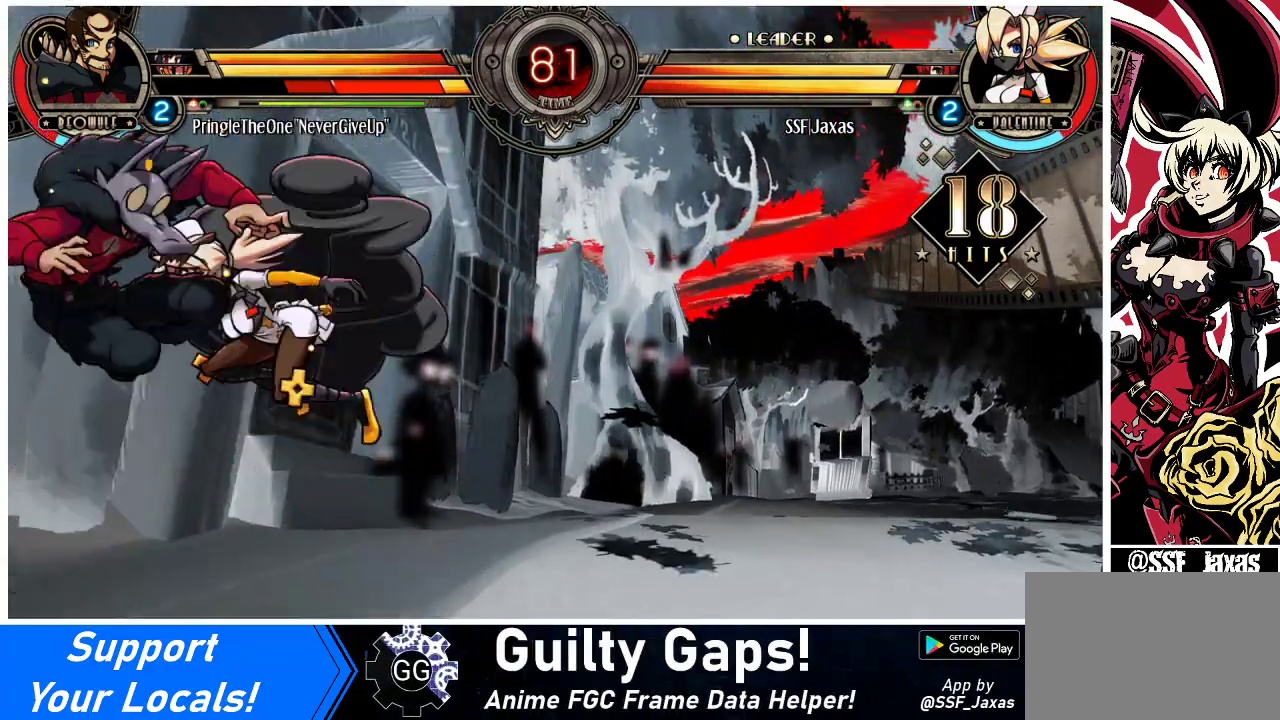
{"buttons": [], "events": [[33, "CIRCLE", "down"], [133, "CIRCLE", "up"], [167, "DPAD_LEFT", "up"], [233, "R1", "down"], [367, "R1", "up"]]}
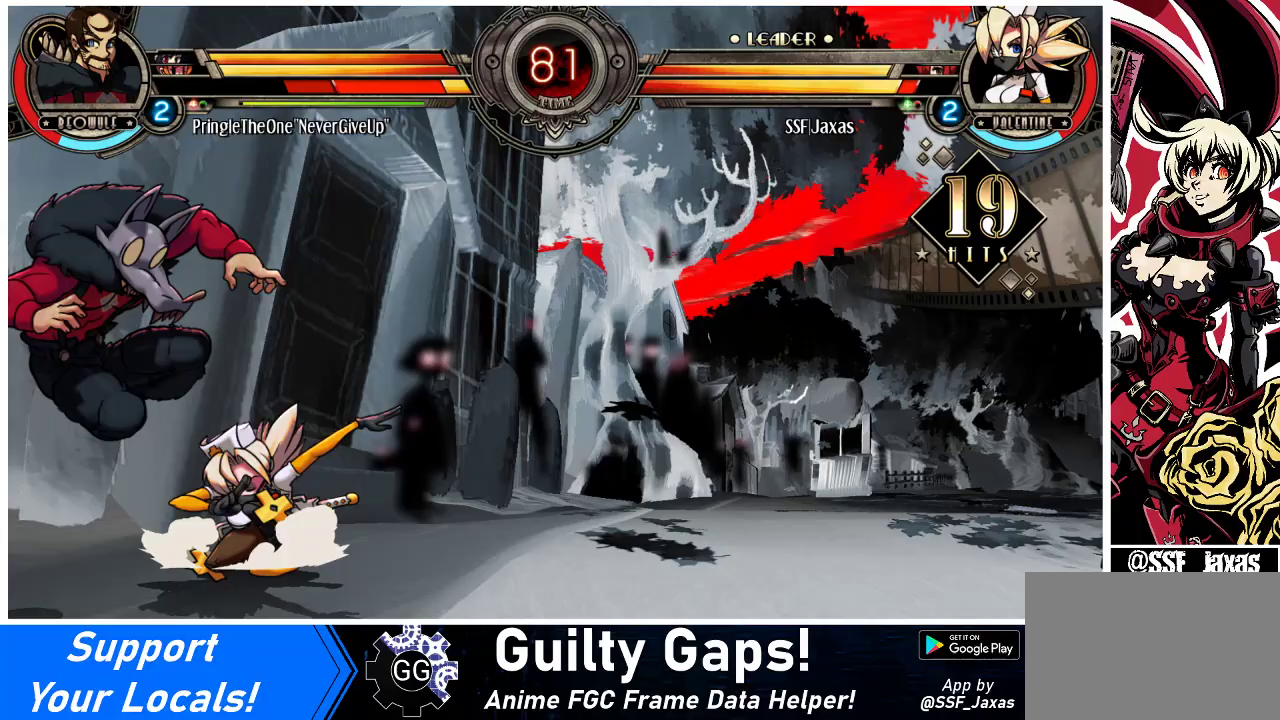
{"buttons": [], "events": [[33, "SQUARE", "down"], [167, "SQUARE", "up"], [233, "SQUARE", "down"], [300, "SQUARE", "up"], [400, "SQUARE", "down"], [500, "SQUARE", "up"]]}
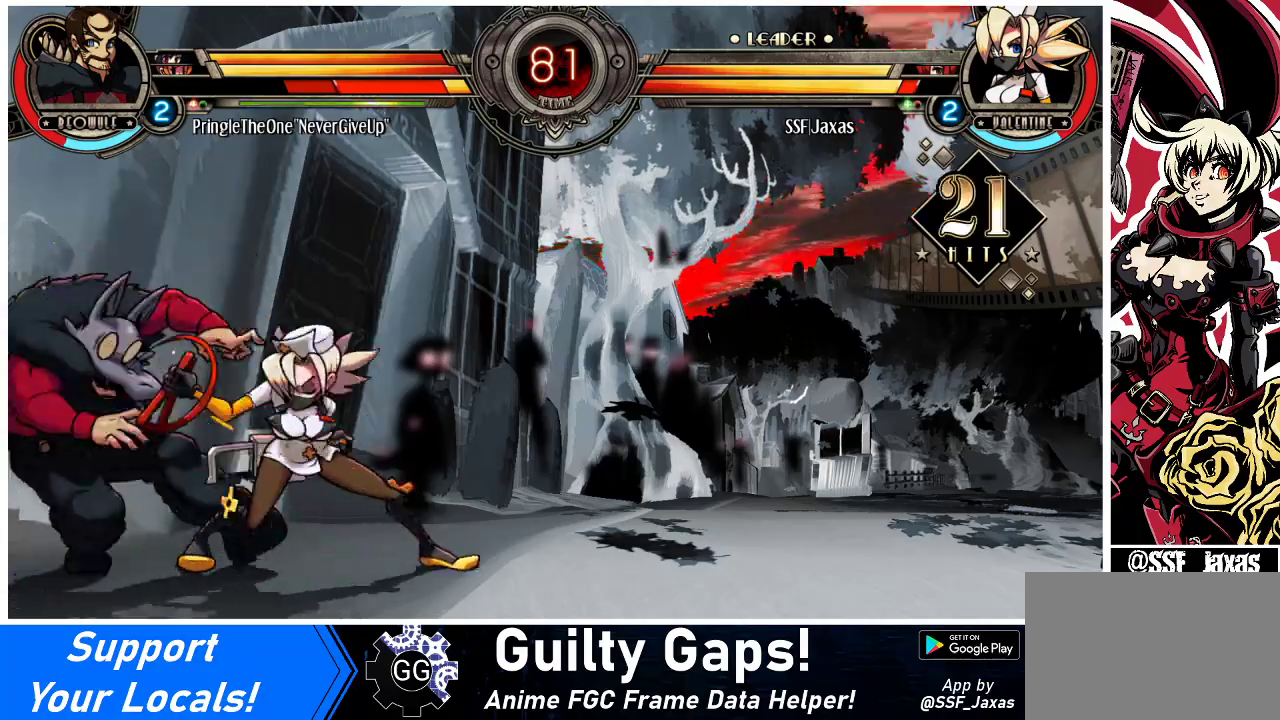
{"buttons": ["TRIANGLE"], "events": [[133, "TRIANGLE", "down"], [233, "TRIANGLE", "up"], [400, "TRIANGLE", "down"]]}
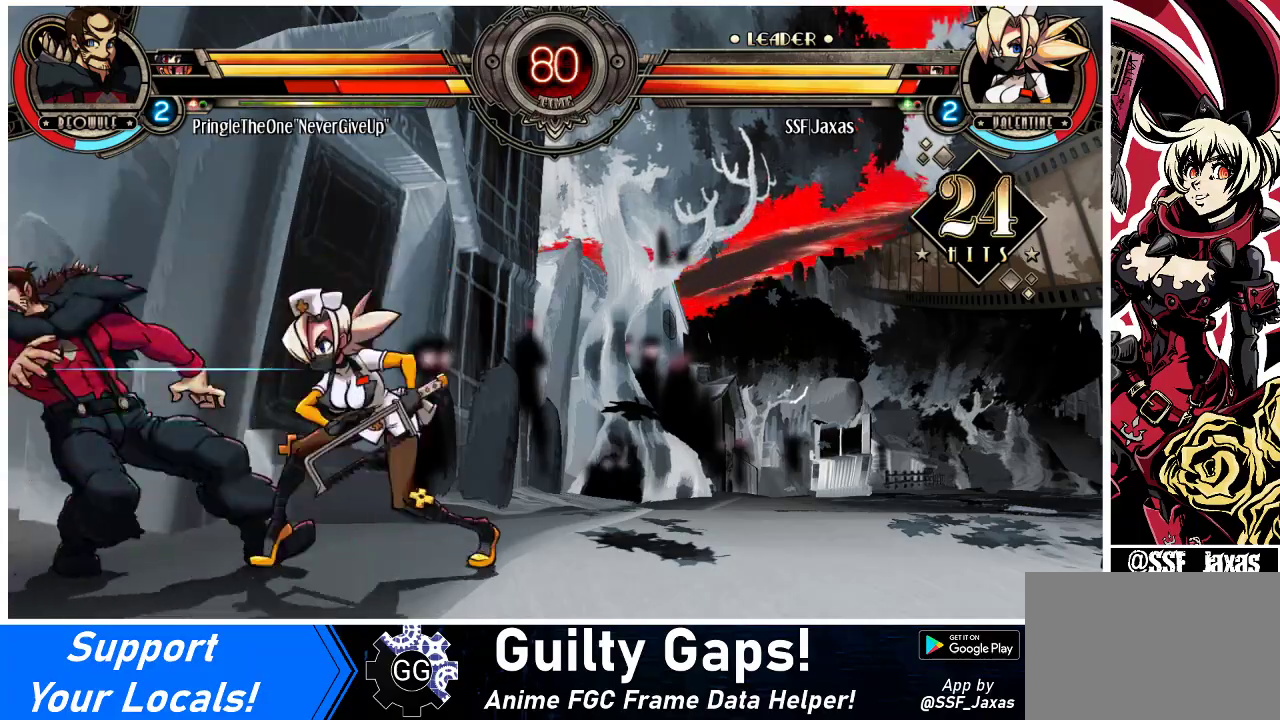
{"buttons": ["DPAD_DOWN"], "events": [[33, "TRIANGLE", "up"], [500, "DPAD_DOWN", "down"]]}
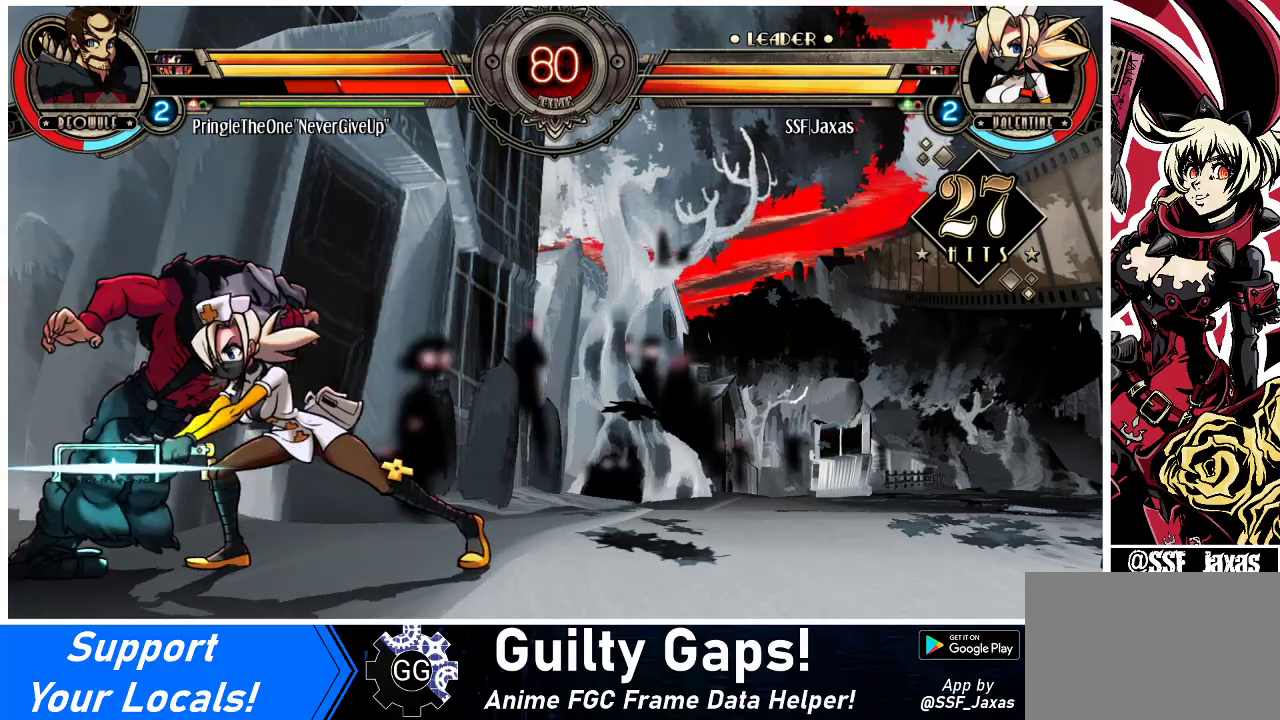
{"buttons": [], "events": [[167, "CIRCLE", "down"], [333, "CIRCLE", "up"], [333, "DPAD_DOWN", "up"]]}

» **Task brief**: Retype all the records exactly and keep out every picture.

» **Solved exercise**:
{"buttons": [], "events": [[33, "CIRCLE", "down"], [133, "CIRCLE", "up"], [167, "DPAD_LEFT", "up"], [233, "R1", "down"], [367, "R1", "up"]]}
{"buttons": [], "events": [[33, "SQUARE", "down"], [167, "SQUARE", "up"], [233, "SQUARE", "down"], [300, "SQUARE", "up"], [400, "SQUARE", "down"], [500, "SQUARE", "up"]]}
{"buttons": ["TRIANGLE"], "events": [[133, "TRIANGLE", "down"], [233, "TRIANGLE", "up"], [400, "TRIANGLE", "down"]]}
{"buttons": ["DPAD_DOWN"], "events": [[33, "TRIANGLE", "up"], [500, "DPAD_DOWN", "down"]]}
{"buttons": [], "events": [[167, "CIRCLE", "down"], [333, "CIRCLE", "up"], [333, "DPAD_DOWN", "up"]]}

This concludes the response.